#### Source data:
***

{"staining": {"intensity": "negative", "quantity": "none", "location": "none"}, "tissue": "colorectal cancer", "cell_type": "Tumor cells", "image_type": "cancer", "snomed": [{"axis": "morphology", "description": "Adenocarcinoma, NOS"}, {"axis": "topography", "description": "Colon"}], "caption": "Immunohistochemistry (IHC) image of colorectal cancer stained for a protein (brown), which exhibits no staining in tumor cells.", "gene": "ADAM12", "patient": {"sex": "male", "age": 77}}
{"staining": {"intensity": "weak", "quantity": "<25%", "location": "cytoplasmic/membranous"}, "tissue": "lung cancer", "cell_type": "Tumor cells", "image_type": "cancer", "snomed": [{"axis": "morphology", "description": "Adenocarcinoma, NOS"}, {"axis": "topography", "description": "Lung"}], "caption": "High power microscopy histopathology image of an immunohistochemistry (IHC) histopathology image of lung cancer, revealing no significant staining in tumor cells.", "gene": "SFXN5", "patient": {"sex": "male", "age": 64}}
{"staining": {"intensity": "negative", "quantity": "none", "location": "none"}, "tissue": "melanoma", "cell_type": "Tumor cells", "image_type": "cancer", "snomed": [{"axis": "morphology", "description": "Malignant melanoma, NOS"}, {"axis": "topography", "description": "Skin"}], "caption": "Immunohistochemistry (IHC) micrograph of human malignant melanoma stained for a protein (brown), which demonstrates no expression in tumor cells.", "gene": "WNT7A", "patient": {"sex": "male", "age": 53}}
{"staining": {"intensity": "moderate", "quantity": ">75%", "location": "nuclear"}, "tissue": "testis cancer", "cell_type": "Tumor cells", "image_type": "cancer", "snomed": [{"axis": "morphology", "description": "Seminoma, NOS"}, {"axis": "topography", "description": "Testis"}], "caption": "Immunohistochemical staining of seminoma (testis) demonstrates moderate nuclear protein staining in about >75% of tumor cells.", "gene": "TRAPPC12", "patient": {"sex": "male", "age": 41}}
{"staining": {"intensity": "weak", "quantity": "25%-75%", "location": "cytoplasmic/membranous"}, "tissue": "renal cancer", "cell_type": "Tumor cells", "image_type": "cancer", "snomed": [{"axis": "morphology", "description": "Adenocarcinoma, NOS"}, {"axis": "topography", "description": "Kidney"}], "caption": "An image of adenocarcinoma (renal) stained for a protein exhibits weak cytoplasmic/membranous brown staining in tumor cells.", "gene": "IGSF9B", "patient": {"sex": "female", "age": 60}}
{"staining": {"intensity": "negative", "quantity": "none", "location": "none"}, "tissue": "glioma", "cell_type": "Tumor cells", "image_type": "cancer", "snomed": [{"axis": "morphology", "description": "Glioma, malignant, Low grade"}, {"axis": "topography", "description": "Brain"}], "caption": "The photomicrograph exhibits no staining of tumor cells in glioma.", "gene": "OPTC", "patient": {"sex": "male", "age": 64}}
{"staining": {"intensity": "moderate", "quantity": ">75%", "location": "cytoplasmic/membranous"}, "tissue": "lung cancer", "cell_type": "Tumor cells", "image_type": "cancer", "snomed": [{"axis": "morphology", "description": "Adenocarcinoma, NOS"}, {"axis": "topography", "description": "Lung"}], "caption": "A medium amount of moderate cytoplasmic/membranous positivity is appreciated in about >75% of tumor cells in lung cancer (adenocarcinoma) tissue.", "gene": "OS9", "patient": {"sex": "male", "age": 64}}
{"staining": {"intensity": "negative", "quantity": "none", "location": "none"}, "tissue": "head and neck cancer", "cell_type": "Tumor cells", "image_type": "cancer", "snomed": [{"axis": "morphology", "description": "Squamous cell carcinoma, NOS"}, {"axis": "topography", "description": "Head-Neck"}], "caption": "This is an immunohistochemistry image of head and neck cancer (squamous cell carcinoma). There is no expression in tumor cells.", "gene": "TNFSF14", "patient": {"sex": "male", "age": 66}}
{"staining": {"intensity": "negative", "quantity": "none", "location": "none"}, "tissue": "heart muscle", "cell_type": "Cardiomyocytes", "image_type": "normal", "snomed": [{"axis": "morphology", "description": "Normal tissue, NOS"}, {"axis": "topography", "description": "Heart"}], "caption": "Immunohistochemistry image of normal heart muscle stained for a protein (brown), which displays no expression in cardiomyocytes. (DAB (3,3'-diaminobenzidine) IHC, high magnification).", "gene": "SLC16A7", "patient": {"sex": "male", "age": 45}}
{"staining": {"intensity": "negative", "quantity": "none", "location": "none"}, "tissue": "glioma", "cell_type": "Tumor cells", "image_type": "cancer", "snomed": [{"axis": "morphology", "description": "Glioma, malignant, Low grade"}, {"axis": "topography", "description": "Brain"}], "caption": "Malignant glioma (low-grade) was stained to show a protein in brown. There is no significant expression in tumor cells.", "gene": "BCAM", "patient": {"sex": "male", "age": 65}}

***

#### Task to carry out:
Beginning at the first line of the records, give again each line exactly as written, ending with the line that contains "power microscopy histopathology".

#### Solution:
{"staining": {"intensity": "negative", "quantity": "none", "location": "none"}, "tissue": "colorectal cancer", "cell_type": "Tumor cells", "image_type": "cancer", "snomed": [{"axis": "morphology", "description": "Adenocarcinoma, NOS"}, {"axis": "topography", "description": "Colon"}], "caption": "Immunohistochemistry (IHC) image of colorectal cancer stained for a protein (brown), which exhibits no staining in tumor cells.", "gene": "ADAM12", "patient": {"sex": "male", "age": 77}}
{"staining": {"intensity": "weak", "quantity": "<25%", "location": "cytoplasmic/membranous"}, "tissue": "lung cancer", "cell_type": "Tumor cells", "image_type": "cancer", "snomed": [{"axis": "morphology", "description": "Adenocarcinoma, NOS"}, {"axis": "topography", "description": "Lung"}], "caption": "High power microscopy histopathology image of an immunohistochemistry (IHC) histopathology image of lung cancer, revealing no significant staining in tumor cells.", "gene": "SFXN5", "patient": {"sex": "male", "age": 64}}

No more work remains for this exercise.